4.1.9 Interpretation criteria/major pitfalls

In three-phase scans the blood flow and blood pool aspect of identified lesions should be compared. To assess whether a skeletal lesion has by itself increased vascularity the blood flow and blood pooling of the surrounding soft-tissue should be assessed as well. Skeletal asymmetry result from diffusely increased blood flow in the area of interest (soft-tissue inflammation) or decreased contralateral supply (arterial insufficiency). Increased skeletal uptake, whether focal or diffuse, can be objectively assessed by comparing with the contralateral bone or soft tissue. Still, symmetrical increased activity can also be pathological as in sacroiliitis. The localization, size, shape, intensity, homogenous/heterogeneous aspect and number of abnormal findings should be assessed. Sufficient resolution and counts statics are a prerequisite for properly evaluating these characteristics. Some osteolytic skeletal lesions are seen as a region of reduced tracer uptake, either surrounded by a rim of increased tracer deposition or, conversely, with a punched-out appearance. Bone scintigraphy has a low sensitivity for this last category of purely osteolytic lesions (e.g. multiple myeloma) and is therefore not routinely indicated to evaluate multiple myeloma or similar disease.

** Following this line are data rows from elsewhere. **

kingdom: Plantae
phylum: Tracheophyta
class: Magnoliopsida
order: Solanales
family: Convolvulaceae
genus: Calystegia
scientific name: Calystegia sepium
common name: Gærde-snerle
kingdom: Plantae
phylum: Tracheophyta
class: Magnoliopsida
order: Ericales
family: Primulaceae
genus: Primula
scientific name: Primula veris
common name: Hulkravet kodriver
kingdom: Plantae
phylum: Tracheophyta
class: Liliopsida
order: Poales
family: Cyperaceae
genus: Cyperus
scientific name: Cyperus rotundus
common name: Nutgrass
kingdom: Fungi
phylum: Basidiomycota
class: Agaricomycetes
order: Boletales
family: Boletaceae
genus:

Lesions detected on bone scintigraphy can take an extended time to normalize because of the protracted course of bone healing which could take multiple months. Therefore, it is rarely useful to repeat the investigation within 4 to 6 months.

An increase in the intensity or the number of foci on scans performed less than 6 months apart might represent disease progression but could also be associated with a flare phenomenon after therapy.

The renal system and urinary tract are normally visualized. Both diffuse and focal tracer uptake can occur in soft tissue. Diffusely increased soft-tissue uptake can be caused by drug interference, failed Technetium-99m labelling, severe osteoporosis, renal failure, dehydration, or an insufficiently long interval between tracer injection and image acquisition. Conversely, reduced or absent tracer uptake in soft tissue may be caused by excessive avidity of the osteoblasts populating the axial skeleton, resulting in a super scan appearance (i.e. due to diffuse metastatic infiltration, severe metabolic bone condition, etc.) or excessively long interval between tracer injection and imaging.

Clinical data should be taken into account when interpreting skeletal or joint abnormalities

Sources of errors:

• Focal soft tissue hot spots have a wide range of causes and could lead to an incorrect diagnosis of skeletal disease on planar imaging. Attenuation artefacts caused by metal objects or motion artefacts are generally obvious. The same holds true for tracer extravasation at the injection site due to (partly) paravenous injection.
• The most common artefacts are related to urinary tracer contamination. This could be due to dilatation, stasis or an anatomical variant of the urinary tract, especially after urological surgery, or due to contamination during urination.
• Bone lesions may be purely or predominantly lytic and, therefore, barely visible on planar bone scintigraphy, particularly when <2 cm, e.g. multiple myeloma, infarction, osteonecrosis, haemangioma, or lytic bone metastases. These artefacts and sources of error can generally be intercepted with an additional SPECT/CT acquisition or with a planar image of higher resolution and greater count statistics.

4.1.10 Patient preparation

No special preparations are required. Unless contraindicated, patients should be well hydrated and instructed to drink at least 0.5 L of water between the time of injection and delayed imaging and to void their bladder frequently.

4.1.11 Methods

The detailed recommendations are available in the EANM Bone & Joint Guidelines.